##### STORED DATA #####
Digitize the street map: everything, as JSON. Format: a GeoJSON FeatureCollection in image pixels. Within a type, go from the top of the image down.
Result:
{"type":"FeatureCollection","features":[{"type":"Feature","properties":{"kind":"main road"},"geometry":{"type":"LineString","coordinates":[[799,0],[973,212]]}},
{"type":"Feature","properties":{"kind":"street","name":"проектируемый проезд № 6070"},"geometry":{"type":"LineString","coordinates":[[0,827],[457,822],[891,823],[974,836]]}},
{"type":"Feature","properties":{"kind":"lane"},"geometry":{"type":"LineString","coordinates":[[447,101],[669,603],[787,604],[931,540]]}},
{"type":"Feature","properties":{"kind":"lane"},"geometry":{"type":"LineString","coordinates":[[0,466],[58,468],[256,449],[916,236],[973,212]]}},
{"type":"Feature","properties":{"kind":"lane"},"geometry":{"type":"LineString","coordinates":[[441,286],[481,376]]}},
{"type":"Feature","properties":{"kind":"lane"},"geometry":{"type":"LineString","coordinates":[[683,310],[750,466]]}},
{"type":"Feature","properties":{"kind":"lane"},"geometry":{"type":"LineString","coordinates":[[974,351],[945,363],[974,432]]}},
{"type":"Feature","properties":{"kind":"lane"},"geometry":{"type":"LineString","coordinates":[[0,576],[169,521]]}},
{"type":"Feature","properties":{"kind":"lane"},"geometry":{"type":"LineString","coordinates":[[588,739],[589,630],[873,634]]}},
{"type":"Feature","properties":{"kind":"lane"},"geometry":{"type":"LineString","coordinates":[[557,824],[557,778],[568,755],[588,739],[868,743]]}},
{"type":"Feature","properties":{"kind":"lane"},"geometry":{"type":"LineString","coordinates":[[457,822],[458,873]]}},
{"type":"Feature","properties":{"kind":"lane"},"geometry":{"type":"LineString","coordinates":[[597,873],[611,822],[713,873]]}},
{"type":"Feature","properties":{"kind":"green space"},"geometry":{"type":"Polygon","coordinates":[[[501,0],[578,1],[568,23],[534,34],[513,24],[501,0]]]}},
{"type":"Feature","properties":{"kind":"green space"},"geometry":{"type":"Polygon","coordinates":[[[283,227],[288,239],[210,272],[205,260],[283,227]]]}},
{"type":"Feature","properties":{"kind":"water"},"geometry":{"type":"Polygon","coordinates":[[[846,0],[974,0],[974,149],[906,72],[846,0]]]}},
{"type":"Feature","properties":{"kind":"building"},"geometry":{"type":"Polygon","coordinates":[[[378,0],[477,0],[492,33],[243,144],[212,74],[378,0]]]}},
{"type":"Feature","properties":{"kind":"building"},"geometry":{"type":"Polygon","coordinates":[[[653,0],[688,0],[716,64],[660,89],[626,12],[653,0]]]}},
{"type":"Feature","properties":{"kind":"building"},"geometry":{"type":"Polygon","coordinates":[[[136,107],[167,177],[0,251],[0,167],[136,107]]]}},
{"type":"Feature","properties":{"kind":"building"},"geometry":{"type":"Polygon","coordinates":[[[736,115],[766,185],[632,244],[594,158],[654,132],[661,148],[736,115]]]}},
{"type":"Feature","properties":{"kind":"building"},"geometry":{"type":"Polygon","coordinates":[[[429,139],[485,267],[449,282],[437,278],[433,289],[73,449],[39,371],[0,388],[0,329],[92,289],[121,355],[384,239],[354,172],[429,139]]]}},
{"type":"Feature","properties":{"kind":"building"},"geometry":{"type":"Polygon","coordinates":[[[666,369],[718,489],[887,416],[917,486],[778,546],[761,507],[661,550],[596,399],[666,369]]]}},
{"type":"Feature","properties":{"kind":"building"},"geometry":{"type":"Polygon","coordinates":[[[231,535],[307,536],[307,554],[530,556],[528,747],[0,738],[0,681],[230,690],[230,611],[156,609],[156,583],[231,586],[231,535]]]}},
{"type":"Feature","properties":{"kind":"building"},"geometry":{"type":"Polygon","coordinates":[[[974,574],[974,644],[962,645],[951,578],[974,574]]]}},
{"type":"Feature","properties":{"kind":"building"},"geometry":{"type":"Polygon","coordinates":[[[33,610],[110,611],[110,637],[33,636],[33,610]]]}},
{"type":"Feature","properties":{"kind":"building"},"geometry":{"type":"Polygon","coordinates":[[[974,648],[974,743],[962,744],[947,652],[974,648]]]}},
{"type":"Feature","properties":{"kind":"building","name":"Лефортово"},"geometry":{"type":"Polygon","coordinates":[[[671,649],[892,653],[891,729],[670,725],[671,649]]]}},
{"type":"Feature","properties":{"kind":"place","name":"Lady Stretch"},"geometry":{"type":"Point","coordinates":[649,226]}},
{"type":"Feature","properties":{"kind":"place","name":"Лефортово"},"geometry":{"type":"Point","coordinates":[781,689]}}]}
#####
#### [WHAT THIS TASK INVOLVES]
Above are several records. Count the lines among them that contain "green" and give only the total.

#### [TASK ANSWER]
2